User Story Mapping is a tool to visualise an end-to-end flow of the user experience of a service off a product.

This is useful if you’re a startup or business wanting to build a piece of technology. It helps you communicate what you need in a way that allows both technical and non-technical people to come together and speak the same language.

 

8 simple Steps of User Story Mapping

how do you  translate your vision of a digital product into a collection of user stories to populate a product backlog?

Creating a Story Map: Start with the Backbone

Step 1: Individually describe tasks needed to complete an activity.

Specify individual tasks on each Post-it note.

As a group, write these down individually in silence.

Think about the entire user journey from start to end and what actions the user is taking , what decisions their making and what they need to do for them to reach their goal.

Step 2: Combine common tasks and remove duplicates.

Come together as a group now and combine the common tasks. So there is unique tasks for each step in the user journey process.

Working in groups reduces the chance of missing things. Coming together to collaborate is like a giant bran of collective intelligence. The benefits of collective thinking.

Step 3: Order tasks from left to right in a narrative flow.

Order the tasks from left to right in a sequence from start to finish.

Step 4: Identify group and define activities.

Once you have your story line you can look at the relation of each step and group them into categories so you can see the fully functioning process at a high-level.

Step 5: Test for gaps and update flow if needed.

Review the process to see if there is any gaps. Is there anything missing from a business case or user perspective.

Creating a Story Map: Build Out Map with Prioritised Stories

Step 6: Map stories to expand out each user task.

Now that you have your high level user journey, you can start digging into what the user needed to do within each of those steps. Now, create user stories for each of these steps.

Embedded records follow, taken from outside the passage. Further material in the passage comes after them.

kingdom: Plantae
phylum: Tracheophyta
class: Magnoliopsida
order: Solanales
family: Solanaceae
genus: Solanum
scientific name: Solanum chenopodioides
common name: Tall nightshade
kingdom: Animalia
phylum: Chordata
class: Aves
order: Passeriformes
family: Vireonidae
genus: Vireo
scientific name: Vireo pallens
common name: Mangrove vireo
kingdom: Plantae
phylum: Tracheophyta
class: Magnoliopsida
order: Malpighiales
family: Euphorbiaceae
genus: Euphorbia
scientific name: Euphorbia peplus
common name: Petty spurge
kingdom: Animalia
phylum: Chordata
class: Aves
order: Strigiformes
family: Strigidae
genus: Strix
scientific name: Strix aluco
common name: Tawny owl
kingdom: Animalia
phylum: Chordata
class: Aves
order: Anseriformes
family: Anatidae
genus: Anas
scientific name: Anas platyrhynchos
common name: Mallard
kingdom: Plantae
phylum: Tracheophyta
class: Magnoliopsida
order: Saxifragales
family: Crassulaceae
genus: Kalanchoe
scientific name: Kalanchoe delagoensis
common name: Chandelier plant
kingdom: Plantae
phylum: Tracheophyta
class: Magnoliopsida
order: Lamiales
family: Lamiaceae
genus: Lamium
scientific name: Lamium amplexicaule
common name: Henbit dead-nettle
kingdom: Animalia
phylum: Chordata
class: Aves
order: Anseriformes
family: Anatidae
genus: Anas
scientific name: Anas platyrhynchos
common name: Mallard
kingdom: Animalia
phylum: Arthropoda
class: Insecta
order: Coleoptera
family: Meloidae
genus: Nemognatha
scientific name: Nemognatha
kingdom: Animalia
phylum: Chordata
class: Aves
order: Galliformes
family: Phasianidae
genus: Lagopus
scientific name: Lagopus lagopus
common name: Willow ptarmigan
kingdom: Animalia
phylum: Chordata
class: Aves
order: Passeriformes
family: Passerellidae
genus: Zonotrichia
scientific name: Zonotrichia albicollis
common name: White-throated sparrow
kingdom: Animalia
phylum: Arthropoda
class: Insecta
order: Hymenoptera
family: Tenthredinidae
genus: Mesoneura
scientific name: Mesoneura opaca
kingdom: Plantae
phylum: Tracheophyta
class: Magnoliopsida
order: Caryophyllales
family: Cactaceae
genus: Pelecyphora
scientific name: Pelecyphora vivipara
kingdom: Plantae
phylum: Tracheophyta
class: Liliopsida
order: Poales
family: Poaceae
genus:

As a…. I want to…. So I can……

Each User story should meet. Criteria using the INVEST principle.

Independant: stand lone

Negotiable.

Valuable

Estimable

Small, enough to be developed in 1 iteration (20 day sprint)

Testable; can it be measured, is there an acceptance criteria.

Now, everyone generates as many user stories as the can, against the move INVEST. And places them under their most suitable task lists and activities.

There is no limit to the number of user stories.

Creating a Story Map: Build Out Map with Prioritised Stories

Step 7: Prioritise the stories under a task.

Now, you need to go through each user story and start to categories each one against a MOSCOW rule so you end up with a prioritised list of user stories.

Must have

Should have

Could have

Won’t have

The result of this will be a list of Must have user stories that will make up the backlog of the next development sprint.

Creating a Story Map: Create Outcome-based Release Slices

Step 8: Create Outcome-Based Release Slices.

You now have a clear backlog of user stories that can be handed to the dev team for the first sprint.